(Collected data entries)
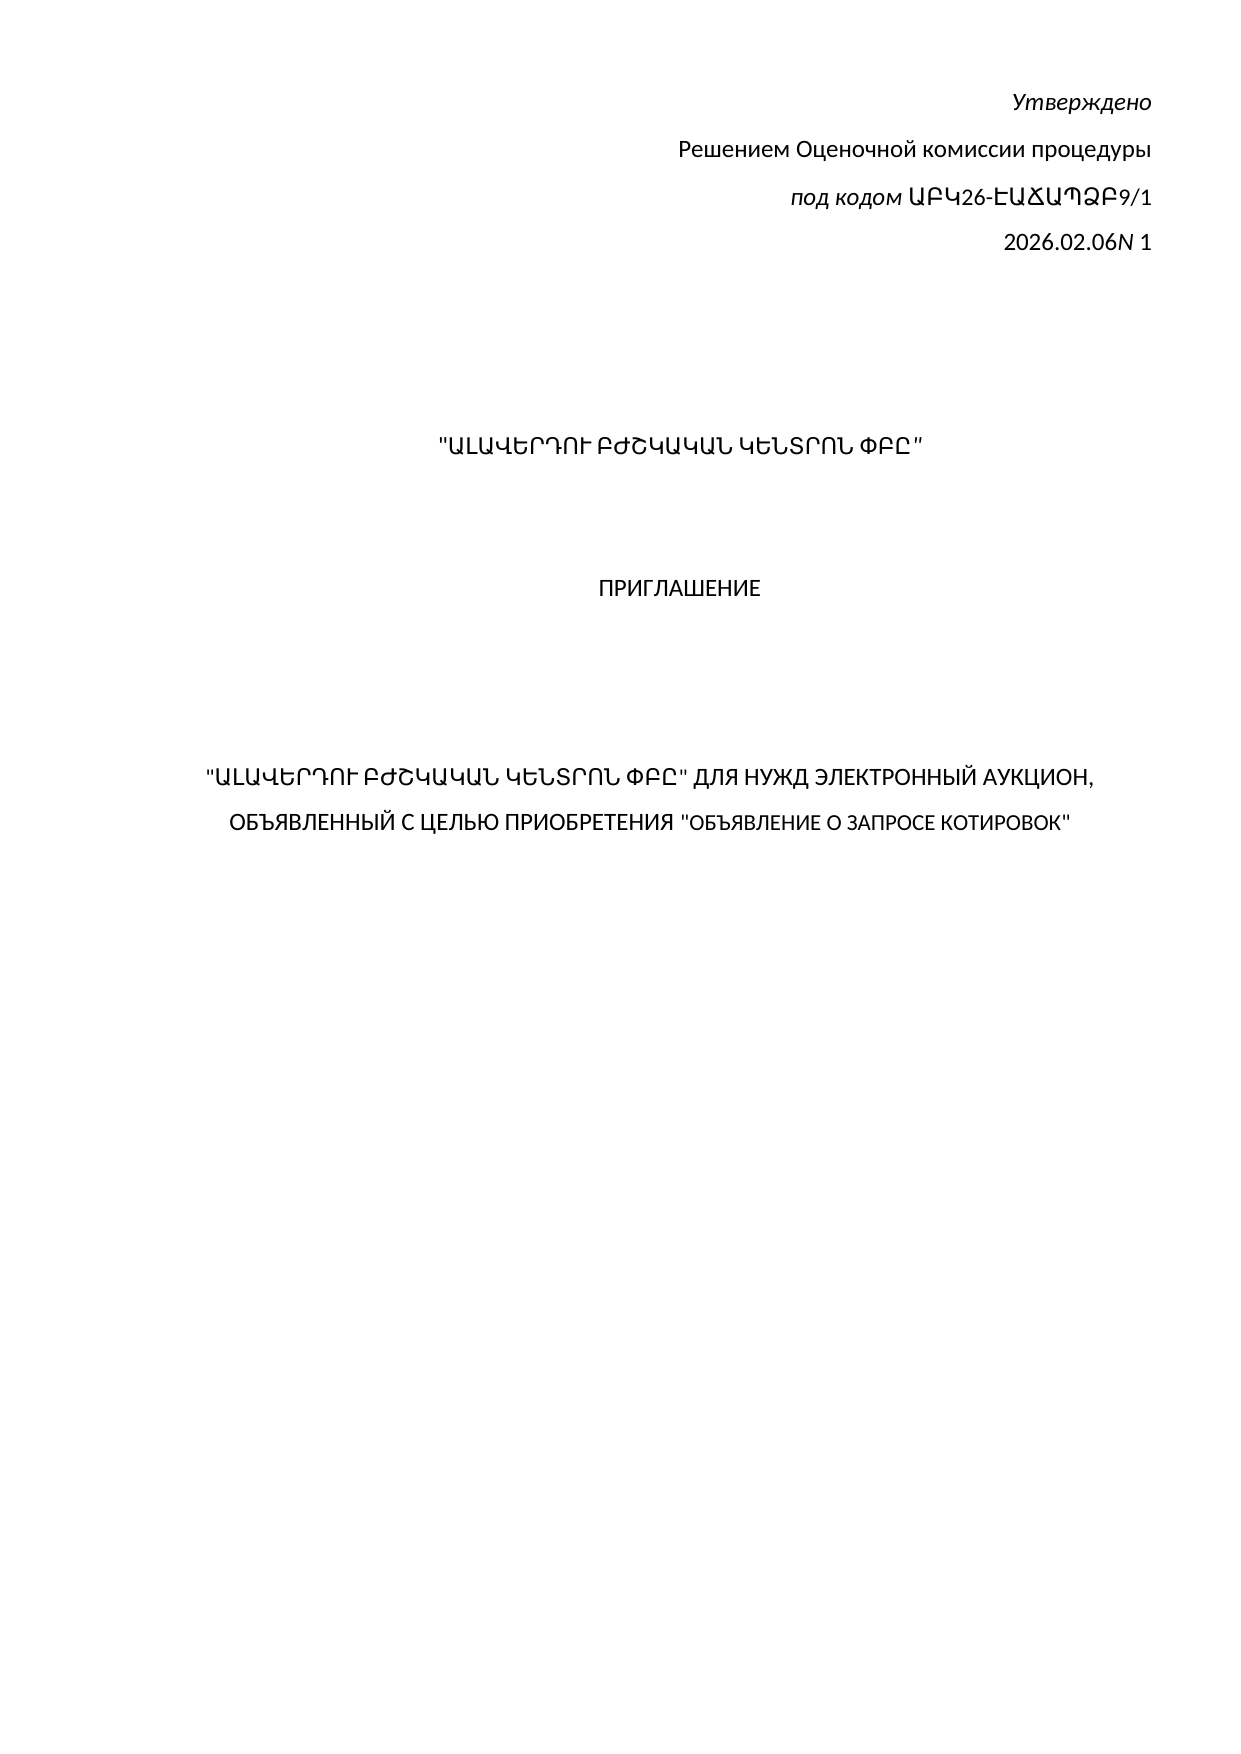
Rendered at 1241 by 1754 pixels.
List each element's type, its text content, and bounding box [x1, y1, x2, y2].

text "ԱԼԱՎԵՐԴՈՒ ԲԺՇԿԱԿԱՆ ԿԵՆՏՐՈՆ ՓԲԸ" ДЛЯ НУЖД ЭЛЕКТРОННЫЙ АУКЦИОН, [148, 761, 1152, 791]
text Решением Оценочной комиссии процедуры [148, 134, 1152, 164]
text ОБЪЯВЛЕННЫЙ С ЦЕЛЬЮ ПРИОБРЕТЕНИЯ "ОБЪЯВЛЕНИЕ О ЗАПРОСЕ КОТИРОВОК" [148, 807, 1152, 837]
text Утверждено [148, 86, 1152, 117]
text "ԱԼԱՎԵՐԴՈՒ ԲԺՇԿԱԿԱՆ ԿԵՆՏՐՈՆ ՓԲԸ" [148, 431, 1152, 461]
text ПРИГЛАШЕНИЕ [148, 572, 1152, 603]
text под кодом ԱԲԿ26-ԷԱՃԱՊՁԲ9/1 2026.02.06 N 1 [148, 181, 1152, 257]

» TASK TO COMPLETE:
The records above need to be copied exactly, though not their pictures.

» ANSWER BELOW:
Rendered at 1241 by 1754 pixels.
List each element's type, its text content, and bounding box [x1, y1, x2, y2].

text "ԱԼԱՎԵՐԴՈՒ ԲԺՇԿԱԿԱՆ ԿԵՆՏՐՈՆ ՓԲԸ" ДЛЯ НУЖД ЭЛЕКТРОННЫЙ АУКЦИОН, [148, 761, 1152, 791]
text Решением Оценочной комиссии процедуры [148, 134, 1152, 164]
text ОБЪЯВЛЕННЫЙ С ЦЕЛЬЮ ПРИОБРЕТЕНИЯ "ОБЪЯВЛЕНИЕ О ЗАПРОСЕ КОТИРОВОК" [148, 807, 1152, 837]
text Утверждено [148, 86, 1152, 117]
text "ԱԼԱՎԵՐԴՈՒ ԲԺՇԿԱԿԱՆ ԿԵՆՏՐՈՆ ՓԲԸ" [148, 431, 1152, 461]
text ПРИГЛАШЕНИЕ [148, 572, 1152, 603]
text под кодом ԱԲԿ26-ԷԱՃԱՊՁԲ9/1 2026.02.06 N 1 [148, 181, 1152, 257]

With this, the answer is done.